Listening to the distant New Year's Eve celebrations, I decided to treat myself to a local favourite: grilled Wahoo. The fish arrived dry and tasteless. I later learned that, due to an unexpected surge of tourists, very little fresh fish was available on the island during the holiday season, and I was served a Pangasius, frozen, sealed and packed in Vietnam, sold by the local RAM supermarket.

We are harvesting too many fish from the ocean. Not just for ourselves, but to feed farmed fish and livestock. Aquaculture production has more than doubled since 2000.

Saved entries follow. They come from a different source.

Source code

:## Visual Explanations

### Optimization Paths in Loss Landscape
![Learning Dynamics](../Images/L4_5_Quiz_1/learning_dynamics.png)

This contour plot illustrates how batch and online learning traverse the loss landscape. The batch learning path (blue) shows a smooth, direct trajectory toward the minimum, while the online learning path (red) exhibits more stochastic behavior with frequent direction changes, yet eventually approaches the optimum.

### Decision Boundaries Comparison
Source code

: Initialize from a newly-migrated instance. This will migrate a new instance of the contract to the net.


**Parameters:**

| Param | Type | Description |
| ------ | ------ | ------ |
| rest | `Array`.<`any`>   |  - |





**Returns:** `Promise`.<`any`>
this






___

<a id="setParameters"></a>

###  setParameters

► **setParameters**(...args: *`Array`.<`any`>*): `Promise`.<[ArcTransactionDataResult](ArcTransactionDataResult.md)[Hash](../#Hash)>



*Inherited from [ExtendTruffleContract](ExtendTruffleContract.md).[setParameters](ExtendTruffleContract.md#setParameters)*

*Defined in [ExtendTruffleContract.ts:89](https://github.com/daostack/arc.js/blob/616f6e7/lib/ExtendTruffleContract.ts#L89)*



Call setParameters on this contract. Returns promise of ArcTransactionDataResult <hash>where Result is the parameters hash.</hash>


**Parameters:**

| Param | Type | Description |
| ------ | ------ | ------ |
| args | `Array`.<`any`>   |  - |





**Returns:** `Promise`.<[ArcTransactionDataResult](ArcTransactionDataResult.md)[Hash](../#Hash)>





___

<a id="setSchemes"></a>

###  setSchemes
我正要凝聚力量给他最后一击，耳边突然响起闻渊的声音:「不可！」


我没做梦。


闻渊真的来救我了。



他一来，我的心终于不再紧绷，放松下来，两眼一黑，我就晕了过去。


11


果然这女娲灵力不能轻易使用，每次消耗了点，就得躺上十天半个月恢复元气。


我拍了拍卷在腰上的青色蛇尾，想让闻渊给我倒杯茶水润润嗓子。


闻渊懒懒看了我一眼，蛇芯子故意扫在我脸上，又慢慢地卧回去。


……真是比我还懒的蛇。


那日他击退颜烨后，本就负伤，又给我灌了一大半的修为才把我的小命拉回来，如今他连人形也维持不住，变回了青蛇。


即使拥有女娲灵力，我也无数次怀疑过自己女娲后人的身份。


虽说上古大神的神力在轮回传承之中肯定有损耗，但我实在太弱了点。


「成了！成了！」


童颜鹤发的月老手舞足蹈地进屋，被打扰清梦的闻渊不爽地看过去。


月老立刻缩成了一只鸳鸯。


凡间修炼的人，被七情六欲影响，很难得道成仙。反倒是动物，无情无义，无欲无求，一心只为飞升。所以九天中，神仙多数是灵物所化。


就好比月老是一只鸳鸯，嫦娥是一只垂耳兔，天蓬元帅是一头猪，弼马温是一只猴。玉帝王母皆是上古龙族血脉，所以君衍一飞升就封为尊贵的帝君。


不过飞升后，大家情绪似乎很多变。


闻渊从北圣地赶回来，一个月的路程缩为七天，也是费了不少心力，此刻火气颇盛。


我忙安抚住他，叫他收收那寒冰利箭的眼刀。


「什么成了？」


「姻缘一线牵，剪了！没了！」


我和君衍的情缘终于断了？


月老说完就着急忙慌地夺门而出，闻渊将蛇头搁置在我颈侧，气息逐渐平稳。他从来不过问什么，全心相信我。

In Laos and Vietnam, most cultured fish feed comes from Peru, home to the world's largest fishery, where a small fish called anchoveta is caught at industrial scale. My New Year's Eve fish was fed with Peruvian anchoveta, raised in Vietnam, and served to me as a Caribbean fresh catch of the day. I believe the world is now fed by this paradox.

In Vietnam, Pangasius fish farms have taken up arable land across Ben Tre, polluting soil and the water table while local fishermen push further and further offshore to catch their daily bread.

If we were better informed about what was really on our plates, would we choose to order Pangasius in the Caribbean? Would demand fall, and would local workers be better fed from Ben Tre's own soil?

This year, we celebrated with a cold-smoked Wahoo from Charles Gaskell, a true Nevisian fisherman. Merry Christmas, and a happy new year to all.